Prof. Amir K. Khandani
RIM-NSERC Industrial Research Chair, Canada Research Chair
Department of Electrical and Computer Engineering
Monday, June 18, 2012 (Date changed from Friday, June 15)
DC 1302, Davis Centre, University of Waterloo
Current wireless systems are one-way (similar to walkie-talkies), meaning that disjoint time or frequency segments are used to transmit and to receive. Realization of two-way wireless has challenged the research community for many years, generally believed to be impossible. This talk introduces a new theoretical framework for two-way wireless, and presents its hardware realization (over-the-air transmission in the ISM band). In contrast to the widely accepted belief, it is established that two-way wireless is not only possible, but is fairly simple, with virtually no degradation in signal-to-noise-ratio. Methods are developed to support multiple antenna (MIMO) two-way transmission, and asynchronous two-way links (useful in networking applications). More importantly, it is shown that, due to the broadcast nature of wireless transmission, two-way wireless can do much more than just doubling the rate. A number of new applications are introduced, showing that two-way wireless:
- Significantly facilitates wireless networking.
- Provides the ground to realize unbreakable security (beyond computational or information theoretical security) by exploiting linearity and randomness of RF channel.
- Enhances Information Theoretical, as well as computational security through “intelligent jamming”.
- Enables a new method of wireless communications (to be introduced in this talk) based on embedding data in the transmission media by changing its RF properties in contrast to embedding data in the transmitted signal, and thereby significantly exceeding many of the known theoretical limits on wireless channel capacity.
- Enables practical realization of multi-node distributed & collaborative networking, which has been the topic of extensive research in the context of Network Information Theory, but is still far from practice.
- Doubles the point-to-point throughput.
The innovation is in the antenna design and multiple levels for canceling self-interference. The developed hardware uses off-the-shelf components, antennas are omnidirectional, do not suffer from bandwidth limitations, have a small size/spacing (comparable to current one-way systems), and the increase in signal processing complexity vs. one-way is virtually zero. These findings are expected to have a profound impact on wireless transmission, networking and security in the near future, more significant than other breakthroughs in the area reported in the last few decades.

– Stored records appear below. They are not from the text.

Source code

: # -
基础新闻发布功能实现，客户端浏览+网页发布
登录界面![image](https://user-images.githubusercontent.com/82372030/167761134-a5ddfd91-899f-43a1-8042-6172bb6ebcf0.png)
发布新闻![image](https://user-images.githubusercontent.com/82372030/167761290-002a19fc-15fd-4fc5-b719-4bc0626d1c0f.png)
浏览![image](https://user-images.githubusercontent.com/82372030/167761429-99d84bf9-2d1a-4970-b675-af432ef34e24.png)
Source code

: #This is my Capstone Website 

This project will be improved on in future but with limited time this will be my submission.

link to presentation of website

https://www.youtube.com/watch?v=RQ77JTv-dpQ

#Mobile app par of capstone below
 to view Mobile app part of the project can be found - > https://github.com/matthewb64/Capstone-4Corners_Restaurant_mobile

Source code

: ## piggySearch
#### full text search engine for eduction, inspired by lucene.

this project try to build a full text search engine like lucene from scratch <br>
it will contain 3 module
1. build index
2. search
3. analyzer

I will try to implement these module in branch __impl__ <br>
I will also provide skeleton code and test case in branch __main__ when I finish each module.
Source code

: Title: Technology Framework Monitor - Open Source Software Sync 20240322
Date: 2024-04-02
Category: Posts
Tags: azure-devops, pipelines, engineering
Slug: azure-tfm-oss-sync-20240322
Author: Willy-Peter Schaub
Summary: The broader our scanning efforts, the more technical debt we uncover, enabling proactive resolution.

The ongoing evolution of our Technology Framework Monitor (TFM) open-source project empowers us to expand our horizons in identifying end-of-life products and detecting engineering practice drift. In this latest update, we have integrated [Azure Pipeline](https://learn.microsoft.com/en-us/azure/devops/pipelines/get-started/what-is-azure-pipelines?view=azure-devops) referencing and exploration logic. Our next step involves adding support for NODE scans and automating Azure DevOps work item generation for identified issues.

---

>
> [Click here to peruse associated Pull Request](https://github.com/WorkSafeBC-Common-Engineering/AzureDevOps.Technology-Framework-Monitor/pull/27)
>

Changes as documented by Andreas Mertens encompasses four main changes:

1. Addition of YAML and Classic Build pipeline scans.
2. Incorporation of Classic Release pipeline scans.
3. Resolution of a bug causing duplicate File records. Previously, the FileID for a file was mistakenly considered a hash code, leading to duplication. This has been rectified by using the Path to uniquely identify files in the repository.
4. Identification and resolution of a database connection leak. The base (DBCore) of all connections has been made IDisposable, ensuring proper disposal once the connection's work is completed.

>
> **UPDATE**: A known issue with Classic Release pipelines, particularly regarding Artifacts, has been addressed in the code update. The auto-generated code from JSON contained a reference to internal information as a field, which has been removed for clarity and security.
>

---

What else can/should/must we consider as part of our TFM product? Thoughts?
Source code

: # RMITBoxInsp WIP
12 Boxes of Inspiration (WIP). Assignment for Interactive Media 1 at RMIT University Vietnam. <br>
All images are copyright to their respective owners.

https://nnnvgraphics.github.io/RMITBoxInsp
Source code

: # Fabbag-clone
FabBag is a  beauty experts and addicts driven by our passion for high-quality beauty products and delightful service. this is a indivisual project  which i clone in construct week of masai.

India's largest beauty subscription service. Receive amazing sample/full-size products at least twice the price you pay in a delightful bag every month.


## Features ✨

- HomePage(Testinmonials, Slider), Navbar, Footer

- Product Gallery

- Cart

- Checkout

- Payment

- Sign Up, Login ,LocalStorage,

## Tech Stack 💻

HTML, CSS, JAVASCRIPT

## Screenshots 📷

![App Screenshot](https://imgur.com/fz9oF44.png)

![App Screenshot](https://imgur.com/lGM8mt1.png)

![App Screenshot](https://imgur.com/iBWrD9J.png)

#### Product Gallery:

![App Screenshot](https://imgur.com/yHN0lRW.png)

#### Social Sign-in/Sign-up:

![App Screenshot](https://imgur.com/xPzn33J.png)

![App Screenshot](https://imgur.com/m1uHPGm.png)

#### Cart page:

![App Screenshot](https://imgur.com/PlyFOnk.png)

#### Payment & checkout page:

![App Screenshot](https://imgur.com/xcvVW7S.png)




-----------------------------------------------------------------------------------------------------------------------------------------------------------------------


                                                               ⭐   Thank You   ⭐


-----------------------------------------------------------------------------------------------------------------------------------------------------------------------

Amir K. Khandani is a professor of electrical and computer engineering at the University of Waterloo. He received his B.Sc/M.Sc. degree from Tehran University, Iran, and Ph.D. degree from McGill University, Canada, in 1984 and 1992, respectively. He joined the University of Waterloo in 1993. He currently holds the RIM-NSERC Industrial Research Chair on Network Information Theory and a Canada Research Chair on Wireless Systems. Prior to the RIM-NSERC Chair, he held an NSERC Industrial Research Chair funded by Nortel. He has supervised more than 40 PhD students, 30 master’s students, 30 post-doctoral fellows and 10 research engineers. His former team members have successful careers in industry and academia across the globe.